(Saved data entries)
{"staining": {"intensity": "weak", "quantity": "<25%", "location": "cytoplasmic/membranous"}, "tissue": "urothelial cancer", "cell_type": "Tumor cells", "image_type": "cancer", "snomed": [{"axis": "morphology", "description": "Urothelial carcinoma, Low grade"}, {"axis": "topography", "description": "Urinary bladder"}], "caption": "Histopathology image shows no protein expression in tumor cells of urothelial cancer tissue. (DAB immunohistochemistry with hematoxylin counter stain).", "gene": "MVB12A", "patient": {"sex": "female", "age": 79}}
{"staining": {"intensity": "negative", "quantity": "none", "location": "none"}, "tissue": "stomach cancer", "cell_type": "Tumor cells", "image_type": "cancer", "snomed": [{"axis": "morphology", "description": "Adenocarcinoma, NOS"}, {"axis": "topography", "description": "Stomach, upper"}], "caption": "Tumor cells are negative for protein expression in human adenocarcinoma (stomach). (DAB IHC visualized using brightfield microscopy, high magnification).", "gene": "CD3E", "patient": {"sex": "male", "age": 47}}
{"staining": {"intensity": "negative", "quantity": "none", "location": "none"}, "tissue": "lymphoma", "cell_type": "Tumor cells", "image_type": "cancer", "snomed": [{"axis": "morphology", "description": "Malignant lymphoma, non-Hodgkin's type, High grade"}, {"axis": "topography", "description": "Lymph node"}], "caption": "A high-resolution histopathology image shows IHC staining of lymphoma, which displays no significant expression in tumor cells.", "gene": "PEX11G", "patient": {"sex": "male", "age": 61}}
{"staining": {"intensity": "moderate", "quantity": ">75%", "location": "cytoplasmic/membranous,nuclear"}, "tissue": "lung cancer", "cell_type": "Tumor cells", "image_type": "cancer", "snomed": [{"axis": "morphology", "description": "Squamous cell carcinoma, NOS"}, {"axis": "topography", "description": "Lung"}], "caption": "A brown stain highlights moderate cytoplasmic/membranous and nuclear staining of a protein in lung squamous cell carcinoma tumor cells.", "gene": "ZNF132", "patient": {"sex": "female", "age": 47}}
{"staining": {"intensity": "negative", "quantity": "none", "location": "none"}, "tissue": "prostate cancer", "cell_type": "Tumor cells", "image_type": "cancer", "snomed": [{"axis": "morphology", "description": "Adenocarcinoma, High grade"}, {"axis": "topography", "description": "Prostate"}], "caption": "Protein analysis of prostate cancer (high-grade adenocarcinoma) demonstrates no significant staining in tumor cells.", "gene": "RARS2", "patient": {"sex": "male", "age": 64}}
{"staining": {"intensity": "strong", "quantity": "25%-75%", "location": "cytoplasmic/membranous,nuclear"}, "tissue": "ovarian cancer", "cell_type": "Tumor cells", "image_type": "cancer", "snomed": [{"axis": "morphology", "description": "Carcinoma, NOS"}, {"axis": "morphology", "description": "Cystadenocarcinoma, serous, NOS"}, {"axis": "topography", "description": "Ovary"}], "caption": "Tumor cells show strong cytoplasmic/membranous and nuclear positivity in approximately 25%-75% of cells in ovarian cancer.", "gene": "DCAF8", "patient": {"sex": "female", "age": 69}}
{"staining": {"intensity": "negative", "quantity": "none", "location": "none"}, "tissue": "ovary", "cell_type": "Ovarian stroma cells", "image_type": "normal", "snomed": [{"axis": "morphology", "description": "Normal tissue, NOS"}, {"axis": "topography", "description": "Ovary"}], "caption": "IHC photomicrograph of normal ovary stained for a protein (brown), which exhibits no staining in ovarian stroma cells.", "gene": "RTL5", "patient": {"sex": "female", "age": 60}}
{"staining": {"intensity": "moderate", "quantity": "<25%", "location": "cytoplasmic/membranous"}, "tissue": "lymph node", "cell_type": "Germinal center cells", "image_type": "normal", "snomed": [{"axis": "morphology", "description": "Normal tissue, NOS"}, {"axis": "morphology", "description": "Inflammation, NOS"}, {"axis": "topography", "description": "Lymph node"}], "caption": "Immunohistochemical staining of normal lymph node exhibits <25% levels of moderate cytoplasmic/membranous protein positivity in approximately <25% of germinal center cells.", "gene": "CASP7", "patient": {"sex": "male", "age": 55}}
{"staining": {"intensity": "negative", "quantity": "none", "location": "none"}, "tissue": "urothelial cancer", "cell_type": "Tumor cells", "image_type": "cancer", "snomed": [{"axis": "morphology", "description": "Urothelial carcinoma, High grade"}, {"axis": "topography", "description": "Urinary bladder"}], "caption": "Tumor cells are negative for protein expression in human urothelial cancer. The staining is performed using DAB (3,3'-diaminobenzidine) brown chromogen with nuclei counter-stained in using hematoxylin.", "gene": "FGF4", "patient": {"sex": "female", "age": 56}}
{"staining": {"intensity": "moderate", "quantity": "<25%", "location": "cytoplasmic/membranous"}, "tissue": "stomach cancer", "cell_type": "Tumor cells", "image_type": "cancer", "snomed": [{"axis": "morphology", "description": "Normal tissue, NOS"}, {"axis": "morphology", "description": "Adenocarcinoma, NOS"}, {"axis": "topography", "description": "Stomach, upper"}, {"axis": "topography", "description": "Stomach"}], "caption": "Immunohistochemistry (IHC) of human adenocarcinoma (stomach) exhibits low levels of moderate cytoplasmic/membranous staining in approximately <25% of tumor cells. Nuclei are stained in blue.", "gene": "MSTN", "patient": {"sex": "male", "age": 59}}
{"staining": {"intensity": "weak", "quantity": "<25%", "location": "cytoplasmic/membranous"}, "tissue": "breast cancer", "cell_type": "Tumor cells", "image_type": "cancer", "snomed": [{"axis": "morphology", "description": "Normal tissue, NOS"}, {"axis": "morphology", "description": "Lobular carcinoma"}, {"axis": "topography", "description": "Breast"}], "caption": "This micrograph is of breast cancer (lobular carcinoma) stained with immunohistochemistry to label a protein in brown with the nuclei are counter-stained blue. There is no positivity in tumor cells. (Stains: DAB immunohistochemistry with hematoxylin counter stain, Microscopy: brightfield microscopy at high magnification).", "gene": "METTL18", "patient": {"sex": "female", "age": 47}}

Task description:
Down to the last line, copy the entries above exactly.

Answer to this exercise:
{"staining": {"intensity": "weak", "quantity": "<25%", "location": "cytoplasmic/membranous"}, "tissue": "urothelial cancer", "cell_type": "Tumor cells", "image_type": "cancer", "snomed": [{"axis": "morphology", "description": "Urothelial carcinoma, Low grade"}, {"axis": "topography", "description": "Urinary bladder"}], "caption": "Histopathology image shows no protein expression in tumor cells of urothelial cancer tissue. (DAB immunohistochemistry with hematoxylin counter stain).", "gene": "MVB12A", "patient": {"sex": "female", "age": 79}}
{"staining": {"intensity": "negative", "quantity": "none", "location": "none"}, "tissue": "stomach cancer", "cell_type": "Tumor cells", "image_type": "cancer", "snomed": [{"axis": "morphology", "description": "Adenocarcinoma, NOS"}, {"axis": "topography", "description": "Stomach, upper"}], "caption": "Tumor cells are negative for protein expression in human adenocarcinoma (stomach). (DAB IHC visualized using brightfield microscopy, high magnification).", "gene": "CD3E", "patient": {"sex": "male", "age": 47}}
{"staining": {"intensity": "negative", "quantity": "none", "location": "none"}, "tissue": "lymphoma", "cell_type": "Tumor cells", "image_type": "cancer", "snomed": [{"axis": "morphology", "description": "Malignant lymphoma, non-Hodgkin's type, High grade"}, {"axis": "topography", "description": "Lymph node"}], "caption": "A high-resolution histopathology image shows IHC staining of lymphoma, which displays no significant expression in tumor cells.", "gene": "PEX11G", "patient": {"sex": "male", "age": 61}}
{"staining": {"intensity": "moderate", "quantity": ">75%", "location": "cytoplasmic/membranous,nuclear"}, "tissue": "lung cancer", "cell_type": "Tumor cells", "image_type": "cancer", "snomed": [{"axis": "morphology", "description": "Squamous cell carcinoma, NOS"}, {"axis": "topography", "description": "Lung"}], "caption": "A brown stain highlights moderate cytoplasmic/membranous and nuclear staining of a protein in lung squamous cell carcinoma tumor cells.", "gene": "ZNF132", "patient": {"sex": "female", "age": 47}}
{"staining": {"intensity": "negative", "quantity": "none", "location": "none"}, "tissue": "prostate cancer", "cell_type": "Tumor cells", "image_type": "cancer", "snomed": [{"axis": "morphology", "description": "Adenocarcinoma, High grade"}, {"axis": "topography", "description": "Prostate"}], "caption": "Protein analysis of prostate cancer (high-grade adenocarcinoma) demonstrates no significant staining in tumor cells.", "gene": "RARS2", "patient": {"sex": "male", "age": 64}}
{"staining": {"intensity": "strong", "quantity": "25%-75%", "location": "cytoplasmic/membranous,nuclear"}, "tissue": "ovarian cancer", "cell_type": "Tumor cells", "image_type": "cancer", "snomed": [{"axis": "morphology", "description": "Carcinoma, NOS"}, {"axis": "morphology", "description": "Cystadenocarcinoma, serous, NOS"}, {"axis": "topography", "description": "Ovary"}], "caption": "Tumor cells show strong cytoplasmic/membranous and nuclear positivity in approximately 25%-75% of cells in ovarian cancer.", "gene": "DCAF8", "patient": {"sex": "female", "age": 69}}
{"staining": {"intensity": "negative", "quantity": "none", "location": "none"}, "tissue": "ovary", "cell_type": "Ovarian stroma cells", "image_type": "normal", "snomed": [{"axis": "morphology", "description": "Normal tissue, NOS"}, {"axis": "topography", "description": "Ovary"}], "caption": "IHC photomicrograph of normal ovary stained for a protein (brown), which exhibits no staining in ovarian stroma cells.", "gene": "RTL5", "patient": {"sex": "female", "age": 60}}
{"staining": {"intensity": "moderate", "quantity": "<25%", "location": "cytoplasmic/membranous"}, "tissue": "lymph node", "cell_type": "Germinal center cells", "image_type": "normal", "snomed": [{"axis": "morphology", "description": "Normal tissue, NOS"}, {"axis": "morphology", "description": "Inflammation, NOS"}, {"axis": "topography", "description": "Lymph node"}], "caption": "Immunohistochemical staining of normal lymph node exhibits <25% levels of moderate cytoplasmic/membranous protein positivity in approximately <25% of germinal center cells.", "gene": "CASP7", "patient": {"sex": "male", "age": 55}}
{"staining": {"intensity": "negative", "quantity": "none", "location": "none"}, "tissue": "urothelial cancer", "cell_type": "Tumor cells", "image_type": "cancer", "snomed": [{"axis": "morphology", "description": "Urothelial carcinoma, High grade"}, {"axis": "topography", "description": "Urinary bladder"}], "caption": "Tumor cells are negative for protein expression in human urothelial cancer. The staining is performed using DAB (3,3'-diaminobenzidine) brown chromogen with nuclei counter-stained in using hematoxylin.", "gene": "FGF4", "patient": {"sex": "female", "age": 56}}
{"staining": {"intensity": "moderate", "quantity": "<25%", "location": "cytoplasmic/membranous"}, "tissue": "stomach cancer", "cell_type": "Tumor cells", "image_type": "cancer", "snomed": [{"axis": "morphology", "description": "Normal tissue, NOS"}, {"axis": "morphology", "description": "Adenocarcinoma, NOS"}, {"axis": "topography", "description": "Stomach, upper"}, {"axis": "topography", "description": "Stomach"}], "caption": "Immunohistochemistry (IHC) of human adenocarcinoma (stomach) exhibits low levels of moderate cytoplasmic/membranous staining in approximately <25% of tumor cells. Nuclei are stained in blue.", "gene": "MSTN", "patient": {"sex": "male", "age": 59}}
{"staining": {"intensity": "weak", "quantity": "<25%", "location": "cytoplasmic/membranous"}, "tissue": "breast cancer", "cell_type": "Tumor cells", "image_type": "cancer", "snomed": [{"axis": "morphology", "description": "Normal tissue, NOS"}, {"axis": "morphology", "description": "Lobular carcinoma"}, {"axis": "topography", "description": "Breast"}], "caption": "This micrograph is of breast cancer (lobular carcinoma) stained with immunohistochemistry to label a protein in brown with the nuclei are counter-stained blue. There is no positivity in tumor cells. (Stains: DAB immunohistochemistry with hematoxylin counter stain, Microscopy: brightfield microscopy at high magnification).", "gene": "METTL18", "patient": {"sex": "female", "age": 47}}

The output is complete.